Besides all of the above, I have one that occurs frequently at my house. My daughter, yep Drama Queen, will look at me with this supposedly cutesy look and say, "Me want one too," using this baby voice.

Hon, you are 8, not 1. Actually, you never talked like that when you were 1 either. It isn't cute, and I am not amused.

Also, annoying people who interrupt me while I write. Telemarketers or just nosy people. It isn't any of your business what I'm doing. I'm writing in public to avoid being interrupted, like you are doing right now! (Oops, that isn't dialogue, is it?) :)

Angel

Terri Osburn said...

This brings up a question. I've seen more than one person lately type "I learnt..." When did this become a word? Did I miss a memo?

And I'm serious. One of the culprits is a physics professor so I'm starting to think maybe it is a word and I never knew.

Problem Child said...

Terrio--"learnt" is actually a word, but it's primarily British usage. But it does sound odd, doesn't it?

Rhonda Nelson said...

Oh, that rhymes with "ruint." Drives me nuts. The dh uses that one all the time.

That said, I am glad that I can call on PC for my grammar questions. I just smack a comma in where I want the reader to pause and keep writing. :-)

Terri Osburn said...

PC - that makes more sense. He's a British physics professor I know. I feel better.

Another one - toward. I keep seeing "He moved towardS her." Is it right with the "s"? I think it should just be toward with no "s".

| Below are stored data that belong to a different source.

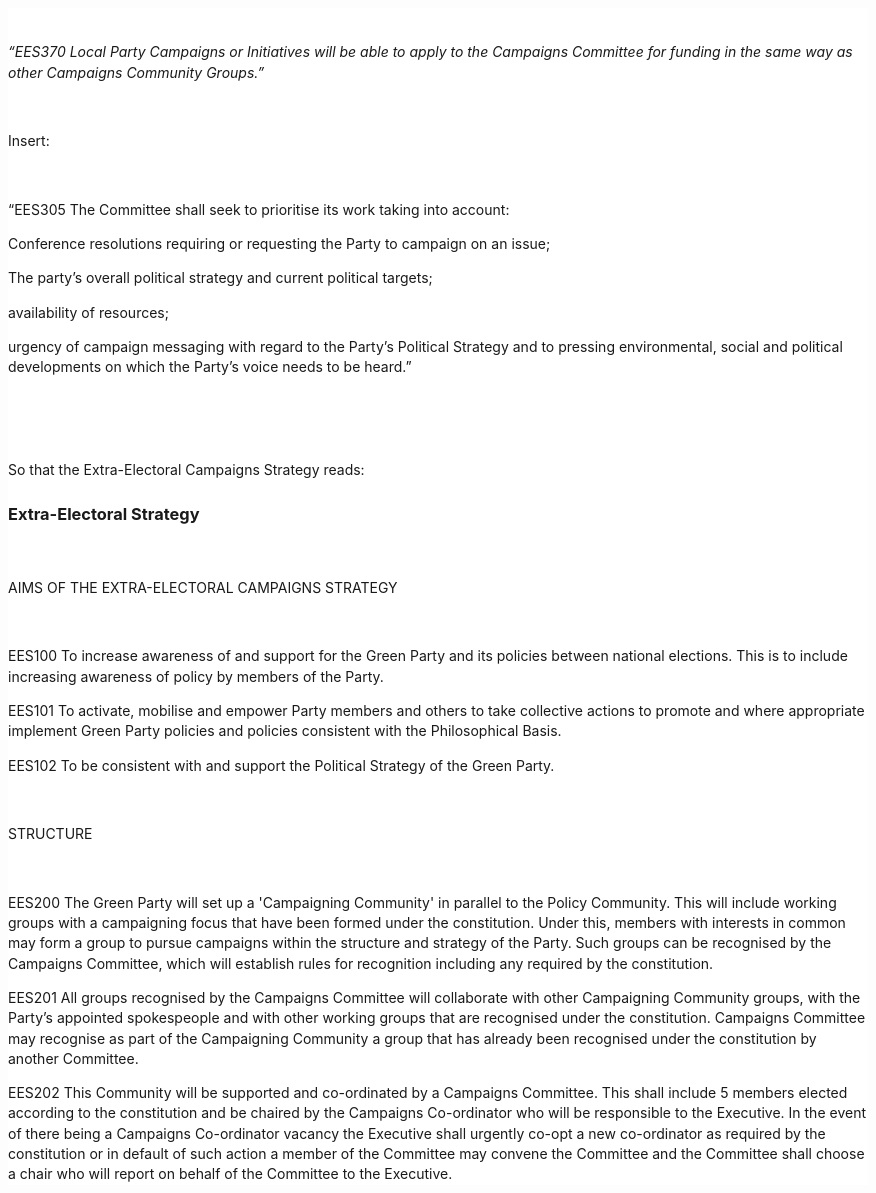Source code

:  

*“EES370 Local Party Campaigns or Initiatives will be able to apply to the Campaigns Committee for funding in the same way as other Campaigns Community Groups.”*

 

Insert:

 

“EES305 The Committee shall seek to prioritise its work taking into account:

Conference resolutions requiring or requesting the Party to campaign on an issue;

The party’s overall political strategy and current political targets;

availability of resources;

urgency of campaign messaging with regard to the Party’s Political Strategy and to pressing environmental, social and political developments on which the Party’s voice needs to be heard.”

 

 

So that the Extra-Electoral Campaigns Strategy reads:

### Extra-Electoral Strategy

 

AIMS OF THE EXTRA-ELECTORAL CAMPAIGNS STRATEGY

 

EES100 To increase awareness of and support for the Green Party and its policies between national elections. This is to include increasing awareness of policy by members of the Party.

EES101 To activate, mobilise and empower Party members and others to take collective actions to promote and where appropriate implement Green Party policies and policies consistent with the Philosophical Basis.

EES102 To be consistent with and support the Political Strategy of the Green Party.

 

STRUCTURE

 

EES200 The Green Party will set up a 'Campaigning Community' in parallel to the Policy Community. This will include working groups with a campaigning focus that have been formed under the constitution. Under this, members with interests in common may form a group to pursue campaigns within the structure and strategy of the Party. Such groups can be recognised by the Campaigns Committee, which will establish rules for recognition including any required by the constitution.

EES201 All groups recognised by the Campaigns Committee will collaborate with other Campaigning Community groups, with the Party’s appointed spokespeople and with other working groups that are recognised under the constitution. Campaigns Committee may recognise as part of the Campaigning Community a group that has already been recognised under the constitution by another Committee.

EES202 This Community will be supported and co-ordinated by a Campaigns Committee. This shall include 5 members elected according to the constitution and be chaired by the Campaigns Co-ordinator who will be responsible to the Executive. In the event of there being a Campaigns Co-ordinator vacancy the Executive shall urgently co-opt a new co-ordinator as required by the constitution or in default of such action a member of the Committee may convene the Committee and the Committee shall choose a chair who will report on behalf of the Committee to the Executive.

Sorry for all the questions, but these things have been bothering me lately and you seem to have all the answers. *g*

Andrea Laurence AKA Smarty Pants said...

We should feature an "Ask the Grammar Goddess" session where people can ask PC questions like this...

Problem Child said...

This wouldn't happen to be the same prof, would it, Terrio?

Towards is primarily British, and toward is primarily American. (But that line is blurry.)

As long as you are consistent with your choice, most folks (even in GGA) won't bat an eye.

And, SP, I don't think I can handle the pressure of Grammar Goddess! (Y'all didn't witness my punctuation breakdown last night over the WIP. It wasn't pretty. Three grammar guides, the internet and DG...finally DG convinced me it probably wasn't a reject-able issue...)

Terri Osburn said...

Nope, this is from Americans. For some reason it just bothers me.

Thanks for answering my questions. I'll stick to "learned" and "toward" and not worry about it. *g*

Angel said...

Oh dear. I just had time to read that article on the semicolon. Hilarious! Reads like something you would pen, PC....

My work in progress actually has a few semicolon sentences. Don't know why. Don't think I've ever used it before. Maybe I'll send it over and get you to tell me if it's correct.

:)

Angel

Anonymous said...

It upsets me no end when people mis-use zero and the letter O in sentences, or they say their phone number is 804 instead of 8 zero 4 My grandson needed a topic for a paper he was doing in his college English class and so I talked him into researching the use of the word zero. The teacher said it was timely and creative and he got the best grade in the class.
Also, alot of people incorrectly use A and An.
Lately, I have read alot of books that have sentences in them that end in a preposition
JOYE

limecello said...

*laughs* Sometimes I go with the "text spelling" - but that really started with IMs. I'm bad with sentences too, IMing and even emails, depending on who the recipient is. I speak properly, but grammar gets me. I can't tell a gerund from a participle. The grammar unit in 8th grade was the first time I almost got a C in my life. I literally told my teacher "If someone held a gun to my head and told me to find the factitive verb, I'd tell them to pull the trigger." She thought I was joking. The only thing I can label with any confidence, are appositives.
It's sad though, because even *I* notice grammatical mistakes in books now. And double negatives are common in speech [and sometimes print] as well as misuse of the word "real." *shudders* I guess I'm a speaking grammar geek :X.

D Walker said...

Do you know where to buy the tee shirt? I saw someone wearing it but didn't think to ask her on the spot.